While that population data is used for many different statistical purposes, including the distribution of federal funds under programs that provide money to the states based on their share of the U.S. population, its constitutional purpose is to apportion representation in the House of Representatives. That also affects presidential elections, since apportionment determines how many votes a state has in the Electoral College. Under Section 1 of Article II, the number of electors for each state is two U.S. senators plus the number of its representatives.

Generally, if a state, for example, has 10% of the total population, then it is entitled to 10% of the representatives in the House. This is not always the case, though, due to another provision in Section 2 of Article I that provides that “each state shall have at least one representative.”

This, obviously, can affect apportionment for the other states.

As our nation has grown and added more states to the Union, the House has added more members. In 1929, however, Congress passed the Permanent Apportionment Act, which limits the size of the House to 435 members. After the 2020 census numbers were determined, those 435 members were divided among the states based on the total population of the country (a bit more than 331 million people).

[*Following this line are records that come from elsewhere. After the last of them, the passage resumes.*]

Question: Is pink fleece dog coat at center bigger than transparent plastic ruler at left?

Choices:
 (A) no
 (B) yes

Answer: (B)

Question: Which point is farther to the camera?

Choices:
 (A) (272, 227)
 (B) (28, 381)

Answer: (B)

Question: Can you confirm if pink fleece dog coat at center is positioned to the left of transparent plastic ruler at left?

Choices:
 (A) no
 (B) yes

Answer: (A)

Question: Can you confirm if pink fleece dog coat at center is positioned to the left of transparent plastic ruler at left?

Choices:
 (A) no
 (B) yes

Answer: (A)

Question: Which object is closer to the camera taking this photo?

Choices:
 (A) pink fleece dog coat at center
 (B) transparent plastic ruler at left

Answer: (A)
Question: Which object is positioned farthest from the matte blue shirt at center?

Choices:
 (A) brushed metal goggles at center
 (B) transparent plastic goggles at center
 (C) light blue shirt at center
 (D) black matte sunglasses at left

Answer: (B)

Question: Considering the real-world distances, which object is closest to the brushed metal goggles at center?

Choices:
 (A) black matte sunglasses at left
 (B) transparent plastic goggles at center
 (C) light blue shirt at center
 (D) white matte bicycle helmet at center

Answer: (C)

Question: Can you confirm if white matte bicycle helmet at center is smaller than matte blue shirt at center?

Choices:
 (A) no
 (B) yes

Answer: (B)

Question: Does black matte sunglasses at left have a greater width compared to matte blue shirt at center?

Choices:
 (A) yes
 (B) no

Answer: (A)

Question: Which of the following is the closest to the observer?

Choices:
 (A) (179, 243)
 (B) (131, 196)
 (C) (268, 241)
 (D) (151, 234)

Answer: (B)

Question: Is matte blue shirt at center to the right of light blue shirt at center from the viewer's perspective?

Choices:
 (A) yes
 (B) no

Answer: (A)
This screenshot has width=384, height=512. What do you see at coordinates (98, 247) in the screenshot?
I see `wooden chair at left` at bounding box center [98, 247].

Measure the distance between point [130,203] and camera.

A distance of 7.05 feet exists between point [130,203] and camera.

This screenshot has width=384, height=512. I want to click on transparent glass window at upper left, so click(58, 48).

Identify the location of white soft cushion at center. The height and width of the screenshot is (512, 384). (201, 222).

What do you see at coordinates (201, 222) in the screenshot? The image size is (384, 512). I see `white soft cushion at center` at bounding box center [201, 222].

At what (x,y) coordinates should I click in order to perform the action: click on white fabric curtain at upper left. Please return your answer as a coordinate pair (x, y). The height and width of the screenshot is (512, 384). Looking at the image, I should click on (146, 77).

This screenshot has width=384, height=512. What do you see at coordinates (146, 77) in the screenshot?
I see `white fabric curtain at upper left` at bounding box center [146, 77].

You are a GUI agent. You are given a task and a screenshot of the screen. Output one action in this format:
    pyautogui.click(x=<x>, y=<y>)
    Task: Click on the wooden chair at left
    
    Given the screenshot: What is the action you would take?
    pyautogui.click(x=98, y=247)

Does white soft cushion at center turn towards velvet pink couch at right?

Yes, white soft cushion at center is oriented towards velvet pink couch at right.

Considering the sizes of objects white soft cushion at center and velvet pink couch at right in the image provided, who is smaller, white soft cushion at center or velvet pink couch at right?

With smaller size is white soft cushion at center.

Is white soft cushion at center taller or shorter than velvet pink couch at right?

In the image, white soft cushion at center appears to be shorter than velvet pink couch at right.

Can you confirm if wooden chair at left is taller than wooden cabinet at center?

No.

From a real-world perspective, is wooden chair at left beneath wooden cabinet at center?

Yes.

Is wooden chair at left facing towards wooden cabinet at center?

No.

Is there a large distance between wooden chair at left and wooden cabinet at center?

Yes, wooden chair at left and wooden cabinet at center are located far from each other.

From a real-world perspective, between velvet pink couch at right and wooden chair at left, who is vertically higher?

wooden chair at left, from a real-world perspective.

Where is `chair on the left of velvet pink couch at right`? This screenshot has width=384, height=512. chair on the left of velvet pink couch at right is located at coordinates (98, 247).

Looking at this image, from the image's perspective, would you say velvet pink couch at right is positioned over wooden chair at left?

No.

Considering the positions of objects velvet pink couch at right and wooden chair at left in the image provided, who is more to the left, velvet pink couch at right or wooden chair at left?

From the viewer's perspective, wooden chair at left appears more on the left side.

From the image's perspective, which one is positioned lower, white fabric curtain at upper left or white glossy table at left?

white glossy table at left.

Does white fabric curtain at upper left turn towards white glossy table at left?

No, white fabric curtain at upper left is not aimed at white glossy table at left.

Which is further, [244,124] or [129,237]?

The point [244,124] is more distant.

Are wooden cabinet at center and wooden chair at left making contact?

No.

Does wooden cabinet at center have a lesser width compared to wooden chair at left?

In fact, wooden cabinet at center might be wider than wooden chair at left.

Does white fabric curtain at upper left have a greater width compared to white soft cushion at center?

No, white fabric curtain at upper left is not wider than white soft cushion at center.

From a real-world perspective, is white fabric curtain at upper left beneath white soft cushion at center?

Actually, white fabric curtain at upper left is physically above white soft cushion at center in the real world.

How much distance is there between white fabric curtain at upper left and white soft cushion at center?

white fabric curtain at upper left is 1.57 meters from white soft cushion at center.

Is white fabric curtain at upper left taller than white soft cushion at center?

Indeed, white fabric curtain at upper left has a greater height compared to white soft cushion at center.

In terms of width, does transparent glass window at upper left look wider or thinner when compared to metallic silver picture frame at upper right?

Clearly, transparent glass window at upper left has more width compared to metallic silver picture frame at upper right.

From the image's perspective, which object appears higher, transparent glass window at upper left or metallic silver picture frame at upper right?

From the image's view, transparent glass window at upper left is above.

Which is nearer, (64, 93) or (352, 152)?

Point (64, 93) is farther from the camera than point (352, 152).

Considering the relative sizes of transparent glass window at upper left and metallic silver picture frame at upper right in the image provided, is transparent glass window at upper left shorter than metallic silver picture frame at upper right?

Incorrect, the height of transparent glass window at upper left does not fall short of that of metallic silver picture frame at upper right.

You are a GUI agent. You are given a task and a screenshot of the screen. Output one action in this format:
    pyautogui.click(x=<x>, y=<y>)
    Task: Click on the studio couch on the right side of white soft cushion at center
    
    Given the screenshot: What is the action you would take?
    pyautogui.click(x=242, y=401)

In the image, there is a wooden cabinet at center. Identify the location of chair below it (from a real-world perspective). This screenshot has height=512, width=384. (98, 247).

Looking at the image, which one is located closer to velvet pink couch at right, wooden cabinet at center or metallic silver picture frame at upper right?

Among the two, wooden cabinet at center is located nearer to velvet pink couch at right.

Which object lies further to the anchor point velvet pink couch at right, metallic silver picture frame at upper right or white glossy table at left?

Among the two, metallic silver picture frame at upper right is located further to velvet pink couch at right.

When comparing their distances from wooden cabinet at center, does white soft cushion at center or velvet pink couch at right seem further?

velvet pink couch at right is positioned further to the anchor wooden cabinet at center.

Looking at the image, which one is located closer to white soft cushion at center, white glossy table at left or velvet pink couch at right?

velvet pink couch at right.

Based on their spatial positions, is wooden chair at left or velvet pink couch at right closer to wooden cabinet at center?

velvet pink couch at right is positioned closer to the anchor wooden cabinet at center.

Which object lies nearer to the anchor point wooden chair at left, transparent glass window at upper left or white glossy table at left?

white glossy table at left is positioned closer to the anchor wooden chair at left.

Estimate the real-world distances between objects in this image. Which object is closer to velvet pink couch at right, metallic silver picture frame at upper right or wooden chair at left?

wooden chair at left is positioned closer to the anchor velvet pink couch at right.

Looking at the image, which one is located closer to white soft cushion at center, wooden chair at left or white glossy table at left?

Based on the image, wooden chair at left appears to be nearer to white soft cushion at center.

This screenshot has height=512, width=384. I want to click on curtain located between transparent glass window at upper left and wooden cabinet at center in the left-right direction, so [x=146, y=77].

That reapportionment gave six states additional seats and reduced the number of seats held by seven states. Texas gained two representatives, while California and New York each lost a congressional seat. As noted earlier, however, the Census Bureau made significant mistakes and deprived citizens in eight states of appropriate representation in Congress.

Another pathology associated with apportionment is that it is based on population totals that include noncitizens, including illegal aliens. In a nation where the population of both legal and illegal aliens now numbers in the millions, the sheer volume distorts congressional representation.

How bad is this distortion? In 2015, the Congressional Research Service issued a report on how apportionment would have changed after the 2010 census if the 2013 estimated citizen population had been used, excluding aliens here both legally and illegally. According to the report, using citizen population only would have shifted seven congressional seats among 11 states. California, for example, would have lost four seats, while states such as Louisiana and Missouri would have each picked up a new seat.

Including the alien population in apportionment unfairly and unjustly alters political representation in the House and devalues the votes of citizens.

Some argue that the language in Section 2 that apportionment is based on the “number of persons in each state” means that aliens must be included in the apportionment calculation. However, the term “persons” has historically been interpreted in this context to mean an individual who not only has a physical presence, but also some element of allegiance to a particular place.

That is why the Census Bureau, for example, does not include noncitizens who visit the U.S. for a vacation or a business trip in the population count, since they have no political or legal allegiance to any state or the federal government.

The Supreme Court has never ruled on the question of whether apportionment must include aliens under our Constitution.